I don’t what effect the votes of Ben Nelson, Olympia Snowe etc. will have on their political careers. But whenever Senators cast votes on a bill like this, I think of New York State Assemblyman George Michaels:
Mr. Michaels personally favored a woman’s right to choose but had voted against the proposed law twice at the behest of the Cayuga County Democratic Committee. He did so at the beginning of April 1970 when the bill went down to a narrow defeat.
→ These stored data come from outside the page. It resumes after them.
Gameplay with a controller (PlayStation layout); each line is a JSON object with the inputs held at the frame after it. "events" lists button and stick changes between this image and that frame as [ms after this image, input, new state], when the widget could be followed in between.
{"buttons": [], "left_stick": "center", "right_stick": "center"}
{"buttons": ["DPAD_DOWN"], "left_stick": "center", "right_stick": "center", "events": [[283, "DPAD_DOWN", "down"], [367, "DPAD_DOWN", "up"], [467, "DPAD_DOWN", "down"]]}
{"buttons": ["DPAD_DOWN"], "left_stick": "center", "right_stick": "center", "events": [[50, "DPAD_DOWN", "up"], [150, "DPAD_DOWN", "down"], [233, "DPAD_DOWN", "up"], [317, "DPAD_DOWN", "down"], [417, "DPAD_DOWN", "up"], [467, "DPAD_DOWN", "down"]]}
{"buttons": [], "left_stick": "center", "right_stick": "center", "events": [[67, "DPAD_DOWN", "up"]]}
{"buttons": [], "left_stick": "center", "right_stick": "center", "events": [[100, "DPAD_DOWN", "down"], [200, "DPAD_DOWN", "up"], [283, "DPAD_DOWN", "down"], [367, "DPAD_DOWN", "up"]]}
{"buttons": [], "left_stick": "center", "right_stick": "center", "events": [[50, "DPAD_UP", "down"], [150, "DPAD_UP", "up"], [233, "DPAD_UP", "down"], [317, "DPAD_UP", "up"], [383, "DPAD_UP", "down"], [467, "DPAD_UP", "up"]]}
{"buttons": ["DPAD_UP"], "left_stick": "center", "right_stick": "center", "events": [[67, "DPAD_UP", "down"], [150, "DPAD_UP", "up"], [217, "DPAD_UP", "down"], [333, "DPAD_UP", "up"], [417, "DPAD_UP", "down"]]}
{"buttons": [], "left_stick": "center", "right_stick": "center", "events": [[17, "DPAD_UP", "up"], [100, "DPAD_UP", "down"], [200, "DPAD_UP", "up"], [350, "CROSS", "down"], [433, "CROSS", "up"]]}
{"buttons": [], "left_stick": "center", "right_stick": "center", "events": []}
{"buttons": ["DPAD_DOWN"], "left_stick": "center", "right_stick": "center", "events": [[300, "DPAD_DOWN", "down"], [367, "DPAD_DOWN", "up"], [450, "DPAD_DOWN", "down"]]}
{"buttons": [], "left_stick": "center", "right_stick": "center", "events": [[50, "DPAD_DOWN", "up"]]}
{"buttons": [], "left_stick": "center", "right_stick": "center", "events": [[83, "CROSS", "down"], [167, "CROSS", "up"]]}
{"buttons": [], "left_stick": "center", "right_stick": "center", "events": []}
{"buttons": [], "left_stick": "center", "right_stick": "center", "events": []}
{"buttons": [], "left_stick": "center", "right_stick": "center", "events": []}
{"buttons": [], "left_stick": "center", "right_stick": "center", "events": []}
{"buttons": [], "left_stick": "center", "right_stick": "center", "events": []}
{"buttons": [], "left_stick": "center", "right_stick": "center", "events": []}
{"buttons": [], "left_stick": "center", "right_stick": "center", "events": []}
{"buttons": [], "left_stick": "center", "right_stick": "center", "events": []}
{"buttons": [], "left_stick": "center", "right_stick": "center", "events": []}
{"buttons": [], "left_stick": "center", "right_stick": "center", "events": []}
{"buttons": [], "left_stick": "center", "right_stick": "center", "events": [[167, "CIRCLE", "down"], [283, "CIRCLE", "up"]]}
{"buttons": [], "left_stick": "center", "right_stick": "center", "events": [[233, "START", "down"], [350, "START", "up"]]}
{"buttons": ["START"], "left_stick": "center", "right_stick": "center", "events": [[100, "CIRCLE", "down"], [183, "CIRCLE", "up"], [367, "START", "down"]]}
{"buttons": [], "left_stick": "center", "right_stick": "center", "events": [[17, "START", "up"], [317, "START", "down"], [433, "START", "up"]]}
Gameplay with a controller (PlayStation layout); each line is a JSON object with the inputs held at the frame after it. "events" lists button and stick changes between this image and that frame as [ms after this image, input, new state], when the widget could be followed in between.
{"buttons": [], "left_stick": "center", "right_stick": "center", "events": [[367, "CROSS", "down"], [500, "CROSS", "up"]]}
But on April 9, he realized that the measure was doomed without his support. He rose to take the microphone, his hands trembling. “I realize, Mr. Speaker, that I am terminating my political career, but I cannot in good conscience sit here and allow my vote to be the one that defeats this bill,” he declared. “I ask that my vote be changed from ‘no’ to ‘yes.’ “
His tearful reversal provided the 76th vote needed for passage. The State Senate quickly added its approval and Gov. Nelson A. Rockefeller signed the bill into law. “I found myself caught up in something bigger than I am,” Mr. Michaels said about his agonizing decision. “I’m just a small country lawyer.”
Mr. Michaels sought a sixth term that year, but piqued county leaders denied him renomination and he lost the June primary in a four-way race.
Assemblyman George Michaels was never eulogized by David Broder. He never appeared on “Meet the Press” or earned millions of dollars as a lobbyist.
I feel bad that in this age no thinking person can use the phrase “principled decision” without a healthy dollop of irony.